Knowledge Distillation is nothing new. Simply put, it involves having a large model (the teacher) teach a smaller model (the student), enabling the smaller model to approximate the capabilities of the larger one while maintaining a much smaller footprint.
However, this new paper from the Tencent Hunyuan team asks a question that hasn't been systematically studied before: Under an On-Policy setting, how much "locked" model efficiency can distillation actually unlock?
What is On-Policy Distillation?
Let's start with some background.
In reinforcement learning, On-Policy means the agent only uses data generated by its current policy to update itself. Off-Policy, on the other hand, can utilize data generated by any past policy.
The core idea of On-Policy Distillation is: conducting distillation learning on data generated by the model itself, rather than on a fixed dataset.
This sounds intuitive—having a model learn in its "area of expertise" should be more efficient. But the real questions are: exactly how efficient? Under what conditions? And how large is the efficiency gap between different strategies?
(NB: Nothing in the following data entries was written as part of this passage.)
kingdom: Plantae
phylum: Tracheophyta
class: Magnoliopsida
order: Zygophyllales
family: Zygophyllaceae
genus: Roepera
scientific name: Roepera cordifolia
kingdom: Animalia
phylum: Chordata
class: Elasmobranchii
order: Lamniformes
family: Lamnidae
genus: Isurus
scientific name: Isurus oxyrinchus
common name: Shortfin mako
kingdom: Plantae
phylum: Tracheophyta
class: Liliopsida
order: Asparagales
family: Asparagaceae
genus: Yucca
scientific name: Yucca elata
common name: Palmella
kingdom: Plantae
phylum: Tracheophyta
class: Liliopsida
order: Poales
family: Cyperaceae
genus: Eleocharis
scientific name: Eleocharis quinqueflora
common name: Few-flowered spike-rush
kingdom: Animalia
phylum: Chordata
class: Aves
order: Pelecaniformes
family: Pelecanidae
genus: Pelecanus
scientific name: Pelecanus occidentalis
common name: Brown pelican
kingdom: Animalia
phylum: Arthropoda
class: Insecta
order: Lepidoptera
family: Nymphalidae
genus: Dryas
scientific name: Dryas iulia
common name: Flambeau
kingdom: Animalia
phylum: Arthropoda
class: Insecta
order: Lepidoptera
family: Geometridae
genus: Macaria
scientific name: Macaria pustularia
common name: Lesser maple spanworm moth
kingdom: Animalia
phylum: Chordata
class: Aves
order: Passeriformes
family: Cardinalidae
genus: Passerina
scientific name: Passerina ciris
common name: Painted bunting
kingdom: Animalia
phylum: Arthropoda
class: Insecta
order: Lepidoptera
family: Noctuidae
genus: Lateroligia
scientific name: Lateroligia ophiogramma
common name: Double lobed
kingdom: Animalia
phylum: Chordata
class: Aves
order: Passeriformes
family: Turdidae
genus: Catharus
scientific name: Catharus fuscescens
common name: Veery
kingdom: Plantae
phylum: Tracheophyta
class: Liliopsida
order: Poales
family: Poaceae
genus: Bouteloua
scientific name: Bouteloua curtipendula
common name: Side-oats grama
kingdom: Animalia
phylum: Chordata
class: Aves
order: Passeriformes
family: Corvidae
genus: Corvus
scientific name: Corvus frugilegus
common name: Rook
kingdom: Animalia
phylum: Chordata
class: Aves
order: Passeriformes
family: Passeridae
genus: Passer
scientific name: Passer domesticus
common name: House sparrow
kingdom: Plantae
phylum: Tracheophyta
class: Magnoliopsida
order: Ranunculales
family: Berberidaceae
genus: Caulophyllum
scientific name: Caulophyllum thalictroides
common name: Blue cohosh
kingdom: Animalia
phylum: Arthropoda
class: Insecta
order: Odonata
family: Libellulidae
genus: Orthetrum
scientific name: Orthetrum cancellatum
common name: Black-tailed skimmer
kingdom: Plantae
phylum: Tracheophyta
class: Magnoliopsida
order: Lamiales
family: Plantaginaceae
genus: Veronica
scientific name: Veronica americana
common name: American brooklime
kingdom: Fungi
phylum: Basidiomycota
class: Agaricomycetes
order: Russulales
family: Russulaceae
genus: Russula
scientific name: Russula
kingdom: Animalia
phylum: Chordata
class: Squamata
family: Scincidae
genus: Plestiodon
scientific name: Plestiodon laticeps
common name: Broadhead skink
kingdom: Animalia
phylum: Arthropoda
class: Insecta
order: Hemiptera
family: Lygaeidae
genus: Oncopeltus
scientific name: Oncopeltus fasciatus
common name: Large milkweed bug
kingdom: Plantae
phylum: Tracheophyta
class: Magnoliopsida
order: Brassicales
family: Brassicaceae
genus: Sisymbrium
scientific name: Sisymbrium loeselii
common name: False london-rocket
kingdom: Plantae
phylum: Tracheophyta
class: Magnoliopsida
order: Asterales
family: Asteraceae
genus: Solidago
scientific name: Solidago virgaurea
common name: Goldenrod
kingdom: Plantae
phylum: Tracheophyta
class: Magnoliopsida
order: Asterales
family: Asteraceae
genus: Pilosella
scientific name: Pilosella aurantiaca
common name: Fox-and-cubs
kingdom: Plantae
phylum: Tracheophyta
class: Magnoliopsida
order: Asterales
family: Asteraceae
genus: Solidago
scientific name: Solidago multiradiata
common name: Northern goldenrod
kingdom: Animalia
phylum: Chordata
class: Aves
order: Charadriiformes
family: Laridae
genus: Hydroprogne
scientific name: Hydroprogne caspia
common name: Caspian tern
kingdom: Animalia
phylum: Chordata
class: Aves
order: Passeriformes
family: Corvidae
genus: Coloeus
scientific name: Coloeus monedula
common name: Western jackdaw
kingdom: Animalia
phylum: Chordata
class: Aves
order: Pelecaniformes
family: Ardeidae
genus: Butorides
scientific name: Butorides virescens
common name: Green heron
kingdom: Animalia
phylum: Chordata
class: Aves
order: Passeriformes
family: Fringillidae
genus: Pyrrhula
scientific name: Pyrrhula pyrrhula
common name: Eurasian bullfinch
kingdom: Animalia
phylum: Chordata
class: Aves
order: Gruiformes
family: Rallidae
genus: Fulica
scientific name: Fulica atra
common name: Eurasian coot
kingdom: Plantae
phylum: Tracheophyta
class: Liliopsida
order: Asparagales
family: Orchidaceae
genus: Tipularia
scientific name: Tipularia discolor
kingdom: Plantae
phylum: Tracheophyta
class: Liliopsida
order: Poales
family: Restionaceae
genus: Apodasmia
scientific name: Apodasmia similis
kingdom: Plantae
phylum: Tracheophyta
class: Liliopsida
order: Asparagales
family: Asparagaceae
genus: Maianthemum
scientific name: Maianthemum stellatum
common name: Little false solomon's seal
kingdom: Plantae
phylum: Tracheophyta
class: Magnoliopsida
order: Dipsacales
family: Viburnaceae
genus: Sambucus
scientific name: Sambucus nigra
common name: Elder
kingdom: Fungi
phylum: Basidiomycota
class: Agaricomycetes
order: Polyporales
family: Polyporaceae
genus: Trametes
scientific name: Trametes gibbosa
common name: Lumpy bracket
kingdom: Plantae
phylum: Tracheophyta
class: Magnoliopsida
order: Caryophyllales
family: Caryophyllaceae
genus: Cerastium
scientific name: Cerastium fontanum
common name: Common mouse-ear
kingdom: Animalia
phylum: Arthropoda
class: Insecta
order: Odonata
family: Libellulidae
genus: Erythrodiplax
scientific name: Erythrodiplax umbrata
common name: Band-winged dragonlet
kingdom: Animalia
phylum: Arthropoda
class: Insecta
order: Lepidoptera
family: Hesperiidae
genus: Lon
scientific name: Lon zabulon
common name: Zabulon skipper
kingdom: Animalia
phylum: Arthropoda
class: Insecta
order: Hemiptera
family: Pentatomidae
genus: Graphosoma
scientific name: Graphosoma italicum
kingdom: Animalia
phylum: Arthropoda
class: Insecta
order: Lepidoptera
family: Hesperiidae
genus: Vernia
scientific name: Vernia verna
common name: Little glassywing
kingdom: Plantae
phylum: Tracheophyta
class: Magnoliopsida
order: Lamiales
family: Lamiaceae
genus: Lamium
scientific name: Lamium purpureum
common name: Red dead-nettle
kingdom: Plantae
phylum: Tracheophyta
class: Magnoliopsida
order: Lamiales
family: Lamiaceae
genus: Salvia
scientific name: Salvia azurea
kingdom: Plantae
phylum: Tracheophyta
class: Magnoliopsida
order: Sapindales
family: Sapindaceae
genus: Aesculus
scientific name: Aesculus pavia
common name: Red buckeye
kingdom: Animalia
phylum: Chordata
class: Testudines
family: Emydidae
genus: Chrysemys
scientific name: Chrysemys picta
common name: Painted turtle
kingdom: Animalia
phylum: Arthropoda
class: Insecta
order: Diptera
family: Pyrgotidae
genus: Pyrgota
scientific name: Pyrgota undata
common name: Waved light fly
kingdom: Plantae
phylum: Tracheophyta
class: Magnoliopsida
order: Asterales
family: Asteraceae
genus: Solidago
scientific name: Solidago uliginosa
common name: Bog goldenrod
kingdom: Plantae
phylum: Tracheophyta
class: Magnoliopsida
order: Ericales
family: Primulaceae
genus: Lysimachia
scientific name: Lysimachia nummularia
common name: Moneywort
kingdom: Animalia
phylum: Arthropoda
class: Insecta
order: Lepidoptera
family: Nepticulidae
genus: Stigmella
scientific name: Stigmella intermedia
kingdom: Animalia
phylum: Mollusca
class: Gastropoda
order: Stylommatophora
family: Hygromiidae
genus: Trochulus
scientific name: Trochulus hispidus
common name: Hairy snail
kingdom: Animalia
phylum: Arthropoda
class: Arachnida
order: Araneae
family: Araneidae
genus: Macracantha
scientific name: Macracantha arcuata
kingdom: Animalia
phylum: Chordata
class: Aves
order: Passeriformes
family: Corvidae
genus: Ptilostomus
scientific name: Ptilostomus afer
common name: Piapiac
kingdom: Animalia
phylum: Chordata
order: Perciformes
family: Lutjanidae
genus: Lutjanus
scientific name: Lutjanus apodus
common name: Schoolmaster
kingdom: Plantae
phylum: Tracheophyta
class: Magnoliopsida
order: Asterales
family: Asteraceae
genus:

Until now, no one has systematically answered these questions.
Key Findings of the Paper
The Tencent Hunyuan team conducted extensive experiments, yielding several noteworthy findings:
First, the efficiency advantage of On-Policy distillation is not uniform. On certain tasks, On-Policy distillation shows a significantly greater efficiency boost compared to Off-Policy distillation; on others, the gap is minimal. This indicates that the choice of distillation strategy must be tailored to the specific task characteristics—there is no "one-size-fits-all" solution.
Second, the key to "unlocking efficiency" lies in the match of data distributions. When the distribution of the distillation data closely aligns with the data distribution the model encounters in real-world usage, the advantages of On-Policy distillation are maximized. This makes intuitive sense—the closer your practice material is to the actual exam, the better your results will naturally be.
Third, iterative distillation outperforms one-shot distillation. The paper found that progressively distilling through multiple rounds (where each round uses the updated model to generate new distillation data) can continuously unlock model potential. This process is akin to "self-improvement"—each round builds upon and surpasses the previous one.
Implications for the Industry
The value of this paper extends beyond academic discovery; it holds significant guiding implications for practical engineering.
Cost Optimization. The training costs for large models are continuously rising, making any method that improves training efficiency directly economically valuable. If On-Policy distillation can reduce the number of training steps while maintaining equivalent performance, the saved compute and time translate into real, tangible benefits.
Unlocking Small Model Capabilities. In many scenarios, deploying the largest model is impractical due to cost, latency, or deployment constraints. Distillation is a key technology for enabling smaller models to approach the capabilities of larger ones. Understanding the efficiency boundaries of On-Policy distillation helps us make more precise trade-offs between "model size" and "performance."
RLHF Pipeline Optimization. The concept of On-Policy distillation shares similarities with PPO training in RLHF—both rely on generating data from the current policy to update the model. The findings in this paper could provide valuable references for optimizing RLHF workflows.
Caveats and Considerations
Of course, it's important to maintain a level-headed perspective on these results:
Limitations in Experimental Scope. The paper's conclusions are based on specific model architectures and task settings. Changing the model or the domain may mean the conclusions don't fully apply.
Trade-offs in Computational Overhead. While On-Policy distillation can improve efficiency, each round requires the model to generate data, which itself incurs computational costs. In practical applications, a comprehensive evaluation of "distillation gains" versus "generation costs" is necessary.
Risk of Overfitting. Repeatedly learning from data generated by the model itself may cause it to over-adapt to specific data distributions, thereby reducing generalization capabilities. While the paper mentions several mitigation strategies, careful validation remains essential during actual deployment.
Final Thoughts
The greatest contribution of this Tencent Hunyuan paper may not be a specific technical metric, but rather bringing a previously overlooked question to the forefront.
Over the past few years, the industry has been chasing "larger models, more data, and greater compute." But this paper serves as a reminder: efficiency matters just as much. If you can achieve the same results with fewer resources, that in itself is a competitive advantage.
In 2026, as compute costs continue to climb and the industry increasingly focuses on return on investment, this kind of systematic research into "efficiency" is precisely a sign of the sector's maturation.